Contrairement à la pollution de l’air extérieur, plus médiatisée, celle de l’air intérieur est encore méconnue. Pourtant, entre domicile, lieu de travail, établissement scolaire et transports en commun, nous passons plus de 80 % de notre temps dans des espaces clos. L’air que nous y respirons est environ 5 à 7 fois plus pollué qu’à l’extérieur.


D’où vient cette pollution ?

Ces endroits confinés nous exposent à de nombreux polluants d'origines variées :

  • Les polluants chimiques : fumée de tabac, monoxyde de carbone (CO) provenant d’appareils à combustion, COV émanant des bois traités, colles, peintures, produits d’entretien, désodorisants, bougies, feutres, etc.

  • Les polluants biologiques (biocontaminants) : ils sont issus d’organismes vivants (animaux, végétaux, moisissures, etc.).
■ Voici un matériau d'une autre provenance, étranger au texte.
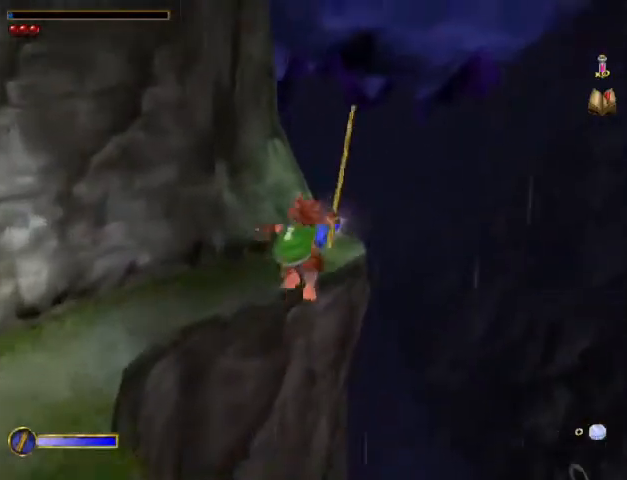
{"keys": ["w"], "mouse": [], "events": [[267, "mouse_left", "up"], [300, "a", "up"]]}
Leur prolifération est favorisée par l’humidité et la chaleur.

  • Les particules : la poussière contient des particules qui, en suspension dans l’air, peuvent être inhalées.

  • L’humidité : c’est une source indirecte de pollution. Un logement humide favorise la prolifération de moisissures et d’acariens.

Attention également au confinement : dans une pièce peu aérée ou mal ventilée, l’air peut être saturé en dioxyde de carbone (CO2) émis par la respiration.

Les sources de pollution sont donc nombreuses et variées. Elles dépendent également des activités (tabac, bricolage, cuisine, ménage, etc.) et des caractéristiques du logement (isolation, ventilation, etc.).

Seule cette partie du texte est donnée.